Suhgart cam up with that spiral disk positioned that Fred
mentioned
SA400(35track) and SA400L (40 track version) and the SA450 (two sided 40
track)
they were slow and ugly in every way. But they were the only
reasonable game
in town in 1977 and for a while after. Step rate was 40ms or if you had
a controller
that could 35ms was as fast as it could go. You had to wait an
additional 40ms for
the head to settle after stepping.
The Tandon TM100 was a major improvement over shugart.
Same for MPI.
The bulk of the 5.25 inch drives never got faster than 6ms/step.

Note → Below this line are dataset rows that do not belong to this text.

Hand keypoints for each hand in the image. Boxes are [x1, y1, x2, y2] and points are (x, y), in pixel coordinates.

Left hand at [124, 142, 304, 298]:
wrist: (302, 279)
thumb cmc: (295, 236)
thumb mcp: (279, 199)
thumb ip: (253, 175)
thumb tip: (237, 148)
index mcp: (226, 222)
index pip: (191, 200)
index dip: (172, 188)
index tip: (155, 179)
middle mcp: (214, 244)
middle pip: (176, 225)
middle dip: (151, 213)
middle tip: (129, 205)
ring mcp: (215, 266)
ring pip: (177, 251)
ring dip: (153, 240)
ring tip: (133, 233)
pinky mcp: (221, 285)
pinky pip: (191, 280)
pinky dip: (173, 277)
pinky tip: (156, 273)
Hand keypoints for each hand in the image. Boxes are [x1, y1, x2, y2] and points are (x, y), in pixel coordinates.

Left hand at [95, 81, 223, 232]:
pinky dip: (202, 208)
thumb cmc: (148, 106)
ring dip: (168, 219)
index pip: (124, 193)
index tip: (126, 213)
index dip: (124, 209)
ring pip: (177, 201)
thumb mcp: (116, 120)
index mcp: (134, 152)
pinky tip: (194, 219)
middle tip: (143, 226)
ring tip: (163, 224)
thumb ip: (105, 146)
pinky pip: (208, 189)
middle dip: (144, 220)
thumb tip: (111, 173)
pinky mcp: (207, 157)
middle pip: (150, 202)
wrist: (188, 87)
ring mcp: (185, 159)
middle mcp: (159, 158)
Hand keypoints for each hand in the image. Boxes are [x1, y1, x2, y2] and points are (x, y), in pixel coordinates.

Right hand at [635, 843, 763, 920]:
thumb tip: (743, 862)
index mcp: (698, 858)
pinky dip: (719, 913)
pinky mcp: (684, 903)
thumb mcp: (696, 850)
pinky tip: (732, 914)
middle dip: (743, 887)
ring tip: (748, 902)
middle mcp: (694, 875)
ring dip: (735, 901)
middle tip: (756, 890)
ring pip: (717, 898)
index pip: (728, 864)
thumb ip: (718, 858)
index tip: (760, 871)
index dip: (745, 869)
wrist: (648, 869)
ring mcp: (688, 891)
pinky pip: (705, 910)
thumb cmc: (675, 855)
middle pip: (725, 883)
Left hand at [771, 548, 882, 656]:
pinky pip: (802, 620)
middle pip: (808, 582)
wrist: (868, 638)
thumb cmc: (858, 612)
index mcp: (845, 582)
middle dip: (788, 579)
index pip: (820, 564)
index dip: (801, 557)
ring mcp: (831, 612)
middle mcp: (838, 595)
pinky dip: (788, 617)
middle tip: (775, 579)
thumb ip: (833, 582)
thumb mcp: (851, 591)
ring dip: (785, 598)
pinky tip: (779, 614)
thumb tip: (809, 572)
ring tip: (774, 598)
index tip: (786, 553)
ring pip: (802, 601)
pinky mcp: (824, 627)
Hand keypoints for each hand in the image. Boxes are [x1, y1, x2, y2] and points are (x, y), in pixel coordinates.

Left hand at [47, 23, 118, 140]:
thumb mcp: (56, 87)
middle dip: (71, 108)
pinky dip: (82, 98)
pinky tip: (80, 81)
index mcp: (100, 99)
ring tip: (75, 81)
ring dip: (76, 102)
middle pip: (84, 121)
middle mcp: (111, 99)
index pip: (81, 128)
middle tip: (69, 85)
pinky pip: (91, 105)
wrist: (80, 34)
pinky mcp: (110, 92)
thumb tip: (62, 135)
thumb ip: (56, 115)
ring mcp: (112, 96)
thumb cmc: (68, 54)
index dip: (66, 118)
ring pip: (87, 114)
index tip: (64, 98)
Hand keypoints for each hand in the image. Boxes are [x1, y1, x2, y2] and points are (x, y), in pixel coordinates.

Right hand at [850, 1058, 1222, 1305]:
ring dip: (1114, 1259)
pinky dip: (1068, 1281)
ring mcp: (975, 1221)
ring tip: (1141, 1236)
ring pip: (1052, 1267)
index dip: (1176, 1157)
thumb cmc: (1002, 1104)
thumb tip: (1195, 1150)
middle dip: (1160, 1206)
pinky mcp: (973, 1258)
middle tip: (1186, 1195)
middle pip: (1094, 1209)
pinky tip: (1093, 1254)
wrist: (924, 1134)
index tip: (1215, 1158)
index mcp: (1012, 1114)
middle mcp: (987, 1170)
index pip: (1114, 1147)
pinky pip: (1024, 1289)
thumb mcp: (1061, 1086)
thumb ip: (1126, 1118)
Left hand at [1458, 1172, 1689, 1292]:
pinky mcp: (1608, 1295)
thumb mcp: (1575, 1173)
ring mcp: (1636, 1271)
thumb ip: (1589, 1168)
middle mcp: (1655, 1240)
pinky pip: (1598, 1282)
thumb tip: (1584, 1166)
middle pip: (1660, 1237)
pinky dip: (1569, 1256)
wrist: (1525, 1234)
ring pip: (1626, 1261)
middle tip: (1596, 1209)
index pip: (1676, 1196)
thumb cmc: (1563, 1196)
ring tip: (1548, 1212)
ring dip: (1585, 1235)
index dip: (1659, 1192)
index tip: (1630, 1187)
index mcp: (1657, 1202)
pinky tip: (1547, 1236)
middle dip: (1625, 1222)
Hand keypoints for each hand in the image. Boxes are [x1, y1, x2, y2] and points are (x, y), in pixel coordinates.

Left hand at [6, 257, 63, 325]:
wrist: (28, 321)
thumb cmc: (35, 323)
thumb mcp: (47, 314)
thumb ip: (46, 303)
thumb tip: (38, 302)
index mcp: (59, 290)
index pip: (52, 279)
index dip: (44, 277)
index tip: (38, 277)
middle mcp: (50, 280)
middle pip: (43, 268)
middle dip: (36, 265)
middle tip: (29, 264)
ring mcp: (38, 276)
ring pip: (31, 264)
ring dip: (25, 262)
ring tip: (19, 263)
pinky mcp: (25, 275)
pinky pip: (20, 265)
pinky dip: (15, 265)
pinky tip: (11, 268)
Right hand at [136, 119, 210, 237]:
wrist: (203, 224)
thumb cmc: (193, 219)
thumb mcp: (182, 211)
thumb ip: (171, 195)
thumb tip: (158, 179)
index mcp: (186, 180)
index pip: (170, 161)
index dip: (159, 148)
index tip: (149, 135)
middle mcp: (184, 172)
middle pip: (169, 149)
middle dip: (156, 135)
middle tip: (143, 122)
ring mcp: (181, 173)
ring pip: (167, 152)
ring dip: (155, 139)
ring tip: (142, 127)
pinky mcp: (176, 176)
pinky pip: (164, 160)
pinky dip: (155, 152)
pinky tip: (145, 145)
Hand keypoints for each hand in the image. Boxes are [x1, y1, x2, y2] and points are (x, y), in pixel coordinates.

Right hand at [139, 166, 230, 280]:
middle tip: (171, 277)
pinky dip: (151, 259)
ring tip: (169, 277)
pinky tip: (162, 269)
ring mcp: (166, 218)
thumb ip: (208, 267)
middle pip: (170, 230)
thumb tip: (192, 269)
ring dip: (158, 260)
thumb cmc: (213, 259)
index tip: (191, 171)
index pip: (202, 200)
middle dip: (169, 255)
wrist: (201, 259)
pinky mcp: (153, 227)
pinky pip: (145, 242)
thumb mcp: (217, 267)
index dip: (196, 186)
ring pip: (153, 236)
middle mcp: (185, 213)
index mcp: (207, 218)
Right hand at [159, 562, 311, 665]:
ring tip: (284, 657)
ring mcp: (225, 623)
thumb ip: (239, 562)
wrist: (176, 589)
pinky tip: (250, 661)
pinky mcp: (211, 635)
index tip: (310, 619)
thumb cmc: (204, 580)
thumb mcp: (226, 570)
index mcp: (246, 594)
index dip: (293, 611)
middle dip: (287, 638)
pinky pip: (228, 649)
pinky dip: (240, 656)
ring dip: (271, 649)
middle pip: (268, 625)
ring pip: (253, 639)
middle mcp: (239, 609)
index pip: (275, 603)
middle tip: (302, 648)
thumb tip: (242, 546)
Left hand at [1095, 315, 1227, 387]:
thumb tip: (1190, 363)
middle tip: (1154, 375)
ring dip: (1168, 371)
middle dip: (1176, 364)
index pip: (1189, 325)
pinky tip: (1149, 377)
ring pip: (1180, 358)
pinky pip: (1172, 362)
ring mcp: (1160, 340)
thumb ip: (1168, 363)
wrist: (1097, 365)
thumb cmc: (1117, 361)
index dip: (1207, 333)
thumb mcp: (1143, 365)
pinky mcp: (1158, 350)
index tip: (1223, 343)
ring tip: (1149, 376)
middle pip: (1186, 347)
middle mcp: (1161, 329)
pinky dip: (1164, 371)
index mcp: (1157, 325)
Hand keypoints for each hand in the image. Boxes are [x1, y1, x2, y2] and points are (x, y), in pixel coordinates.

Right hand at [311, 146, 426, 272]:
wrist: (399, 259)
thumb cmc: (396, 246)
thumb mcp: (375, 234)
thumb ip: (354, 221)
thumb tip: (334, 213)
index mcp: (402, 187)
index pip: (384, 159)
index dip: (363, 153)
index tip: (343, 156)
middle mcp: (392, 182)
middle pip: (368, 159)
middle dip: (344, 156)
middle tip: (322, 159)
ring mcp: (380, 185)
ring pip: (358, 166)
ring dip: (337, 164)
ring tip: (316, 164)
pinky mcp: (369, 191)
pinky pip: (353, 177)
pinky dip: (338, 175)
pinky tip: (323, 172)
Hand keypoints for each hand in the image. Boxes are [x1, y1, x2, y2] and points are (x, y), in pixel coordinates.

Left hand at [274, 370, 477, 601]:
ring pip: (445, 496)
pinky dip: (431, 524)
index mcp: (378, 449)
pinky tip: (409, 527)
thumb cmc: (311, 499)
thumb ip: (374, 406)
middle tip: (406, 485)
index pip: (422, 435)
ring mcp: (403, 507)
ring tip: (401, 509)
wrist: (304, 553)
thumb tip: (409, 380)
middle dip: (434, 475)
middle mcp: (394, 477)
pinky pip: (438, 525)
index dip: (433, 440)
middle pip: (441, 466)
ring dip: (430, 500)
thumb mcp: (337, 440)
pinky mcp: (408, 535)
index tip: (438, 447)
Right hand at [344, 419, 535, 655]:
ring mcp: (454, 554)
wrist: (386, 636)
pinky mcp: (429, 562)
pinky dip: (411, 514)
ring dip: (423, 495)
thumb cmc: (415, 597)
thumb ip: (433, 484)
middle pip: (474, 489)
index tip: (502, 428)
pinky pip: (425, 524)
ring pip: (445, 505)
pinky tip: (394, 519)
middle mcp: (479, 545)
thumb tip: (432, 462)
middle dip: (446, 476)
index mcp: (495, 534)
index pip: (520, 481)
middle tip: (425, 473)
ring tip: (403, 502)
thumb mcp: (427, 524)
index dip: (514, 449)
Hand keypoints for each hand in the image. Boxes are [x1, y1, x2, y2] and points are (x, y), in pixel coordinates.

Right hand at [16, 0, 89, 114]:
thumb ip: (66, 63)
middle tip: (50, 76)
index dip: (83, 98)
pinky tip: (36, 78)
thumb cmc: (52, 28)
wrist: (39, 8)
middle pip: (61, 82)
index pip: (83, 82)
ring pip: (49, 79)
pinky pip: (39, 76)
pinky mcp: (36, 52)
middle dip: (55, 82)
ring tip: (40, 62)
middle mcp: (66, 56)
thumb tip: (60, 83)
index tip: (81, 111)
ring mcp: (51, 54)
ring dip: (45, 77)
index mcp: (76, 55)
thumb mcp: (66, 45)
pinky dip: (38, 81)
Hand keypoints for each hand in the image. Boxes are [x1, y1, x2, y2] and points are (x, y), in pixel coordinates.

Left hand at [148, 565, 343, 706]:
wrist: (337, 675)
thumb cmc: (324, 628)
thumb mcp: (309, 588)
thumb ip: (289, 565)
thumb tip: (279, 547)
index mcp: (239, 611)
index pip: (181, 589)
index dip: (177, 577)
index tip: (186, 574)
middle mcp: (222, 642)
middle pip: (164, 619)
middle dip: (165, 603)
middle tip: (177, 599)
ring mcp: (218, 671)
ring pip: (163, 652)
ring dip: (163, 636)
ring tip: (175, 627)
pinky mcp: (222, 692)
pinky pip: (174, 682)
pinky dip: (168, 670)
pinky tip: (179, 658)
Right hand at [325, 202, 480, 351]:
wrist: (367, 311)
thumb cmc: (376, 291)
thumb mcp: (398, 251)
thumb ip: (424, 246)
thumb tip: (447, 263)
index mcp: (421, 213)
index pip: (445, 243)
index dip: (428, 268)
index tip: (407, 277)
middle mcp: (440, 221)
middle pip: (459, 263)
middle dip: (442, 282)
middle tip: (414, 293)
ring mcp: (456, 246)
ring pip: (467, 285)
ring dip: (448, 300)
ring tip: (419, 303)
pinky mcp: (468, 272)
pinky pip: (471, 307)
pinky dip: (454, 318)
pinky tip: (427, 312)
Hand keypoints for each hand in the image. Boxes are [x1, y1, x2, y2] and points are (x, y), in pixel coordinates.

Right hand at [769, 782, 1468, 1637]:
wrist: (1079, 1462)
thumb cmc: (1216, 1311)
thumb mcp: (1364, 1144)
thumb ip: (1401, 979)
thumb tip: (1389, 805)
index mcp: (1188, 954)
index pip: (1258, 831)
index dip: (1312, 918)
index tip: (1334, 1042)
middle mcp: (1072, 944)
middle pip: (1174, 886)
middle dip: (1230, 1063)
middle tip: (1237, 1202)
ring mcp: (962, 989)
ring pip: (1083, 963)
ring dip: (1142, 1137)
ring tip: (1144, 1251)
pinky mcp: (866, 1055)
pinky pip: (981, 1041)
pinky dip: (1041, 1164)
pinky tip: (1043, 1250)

The 3.5"
most of them were 6 or even 3mS.
I still run enough non-PC systems with 8, 5.25 and even 3.5" drives to
appreciate
what just a faster step rate can buy in response time if the OS knows that.
Another slow poke hard disk was the SA1000, it's used a stepper.
By time Tandy got into the act with a disk the market had already
started to
turn on shugart for the problematic SA400. But they used it anyway for
cost
and the first year with the EI and disks (never mind DRAM timing issues)
was
seriously painful as the data jitter on some SA400s made disks unreadable
using the 1771 internal data separator. Using the internal 1771 data sep
was stupid to the extreme but the SA400 really was bad.
I was there for all that. It wasn't pretty.